Please filter the data down to the lines that include the word "background" and copy them.

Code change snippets
- Opening Delimiter -

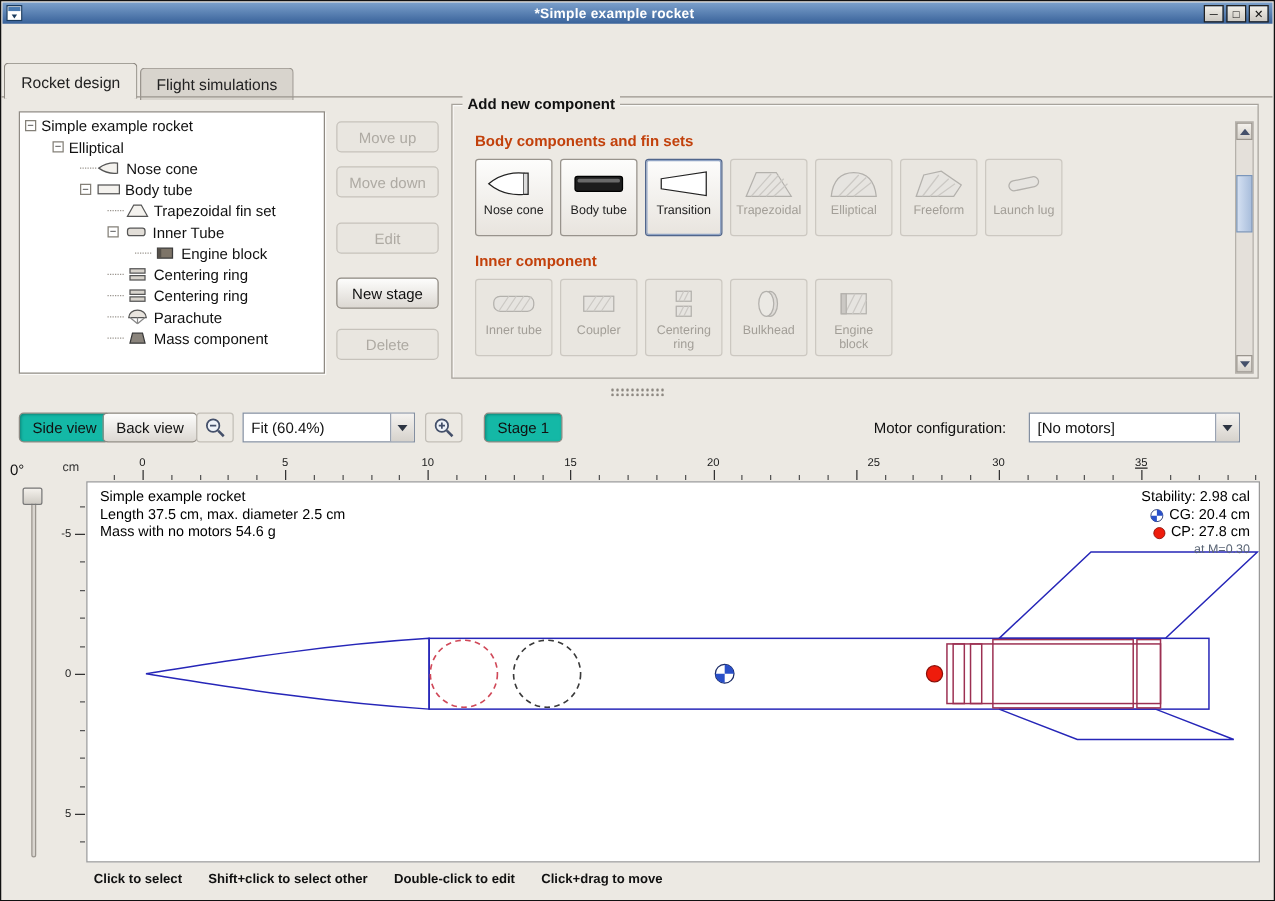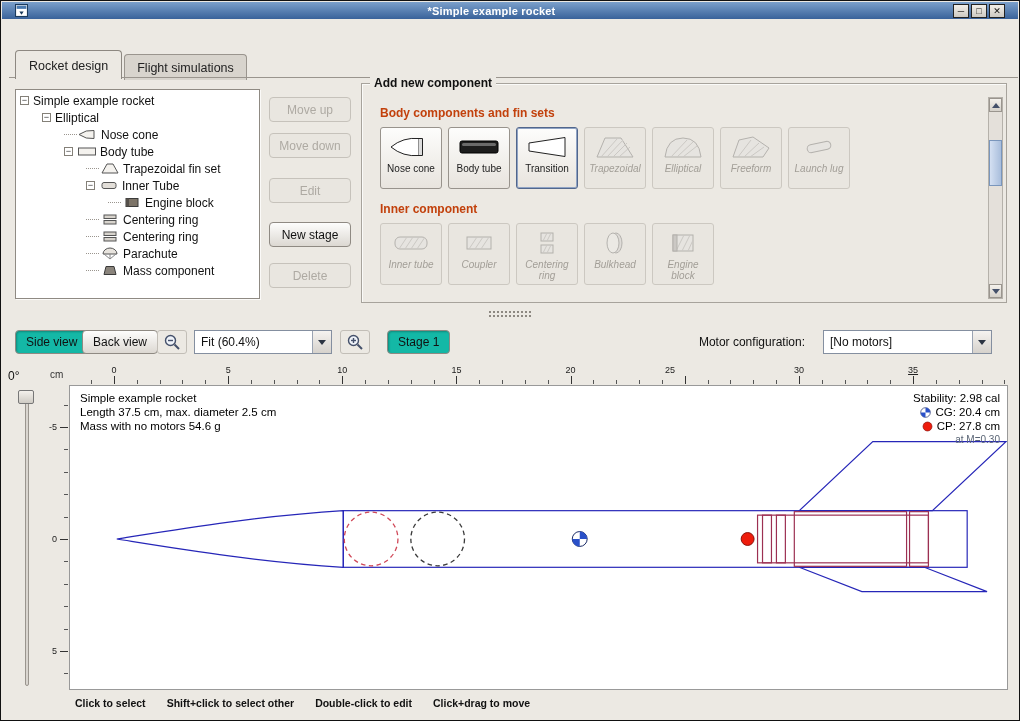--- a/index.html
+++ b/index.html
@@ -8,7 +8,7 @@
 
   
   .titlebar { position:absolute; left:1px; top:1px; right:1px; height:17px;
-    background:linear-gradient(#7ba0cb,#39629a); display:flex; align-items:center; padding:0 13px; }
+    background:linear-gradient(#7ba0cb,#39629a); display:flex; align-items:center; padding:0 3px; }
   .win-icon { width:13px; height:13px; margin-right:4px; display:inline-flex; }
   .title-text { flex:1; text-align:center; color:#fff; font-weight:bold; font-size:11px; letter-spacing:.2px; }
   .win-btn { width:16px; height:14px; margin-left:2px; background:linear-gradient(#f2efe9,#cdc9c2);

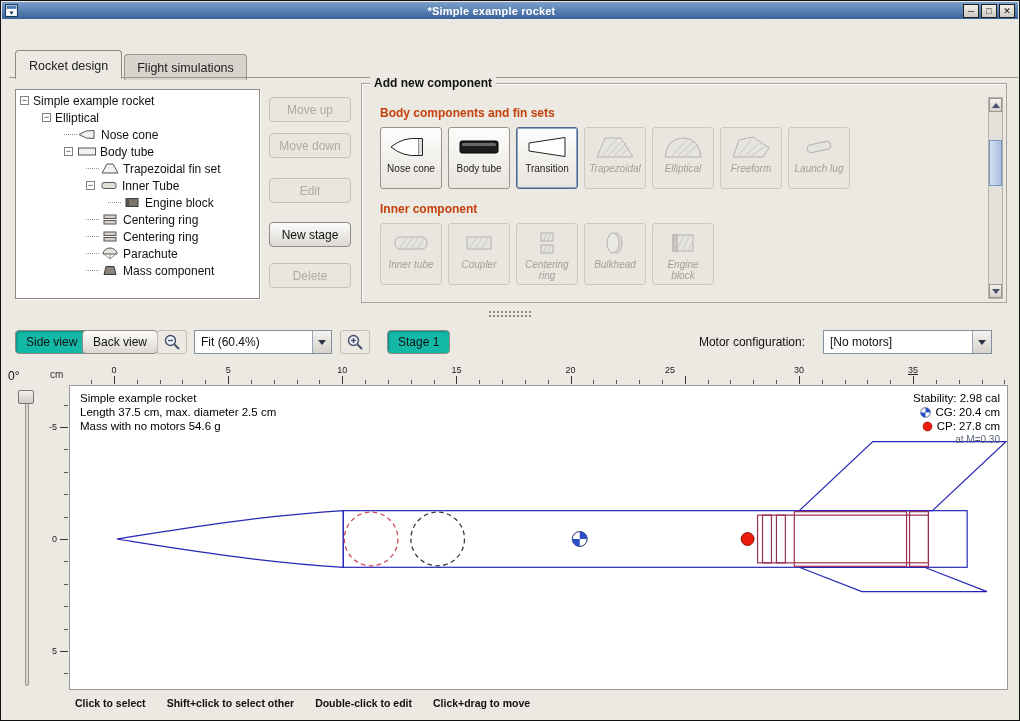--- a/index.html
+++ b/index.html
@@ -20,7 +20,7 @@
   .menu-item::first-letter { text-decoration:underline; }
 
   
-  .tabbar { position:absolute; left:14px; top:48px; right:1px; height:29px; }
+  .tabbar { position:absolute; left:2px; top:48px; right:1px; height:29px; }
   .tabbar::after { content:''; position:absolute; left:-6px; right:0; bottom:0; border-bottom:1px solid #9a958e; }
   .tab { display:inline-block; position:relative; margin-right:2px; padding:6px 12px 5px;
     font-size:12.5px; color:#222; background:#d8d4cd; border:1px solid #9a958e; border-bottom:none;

- Closing Delimiter -

## Response area:
-    background:linear-gradient(#7ba0cb,#39629a); display:flex; align-items:center; padding:0 13px; }
+    background:linear-gradient(#7ba0cb,#39629a); display:flex; align-items:center; padding:0 3px; }
   .win-btn { width:16px; height:14px; margin-left:2px; background:linear-gradient(#f2efe9,#cdc9c2);
     font-size:12.5px; color:#222; background:#d8d4cd; border:1px solid #9a958e; border-bottom:none;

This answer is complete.